(Records from a dataset)

********

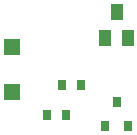
<source format=gbr>
G04 EAGLE Gerber RS-274X export*
G75*
%MOMM*%
%FSLAX34Y34*%
%LPD*%
%INSolderpaste Bottom*%
%IPPOS*%
%AMOC8*
5,1,8,0,0,1.08239X$1,22.5*%
G01*
%ADD10R,1.400000X1.400000*%
%ADD11R,0.762000X0.939800*%
%ADD12R,1.000000X1.400000*%
%ADD13R,0.800000X0.900000*%


D10*
X40640Y52120D03*
X40640Y90120D03*
D11*
X70358Y33020D03*
X87122Y33020D03*
X99822Y58420D03*
X83058Y58420D03*
D12*
X139040Y98220D03*
X120040Y98220D03*
X129540Y120220D03*
D13*
X139040Y23020D03*
X120040Y23020D03*
X129540Y44020D03*
M02*

</source>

********

**TASK TO CARRY OUT**
Give exactly, and nothing besides, the lines from the one in which "X70358Y33020D03*" occurs through the end of the records.

**RESULT BELOW**
X70358Y33020D03*
X87122Y33020D03*
X99822Y58420D03*
X83058Y58420D03*
D12*
X139040Y98220D03*
X120040Y98220D03*
X129540Y120220D03*
D13*
X139040Y23020D03*
X120040Y23020D03*
X129540Y44020D03*
M02*

</source>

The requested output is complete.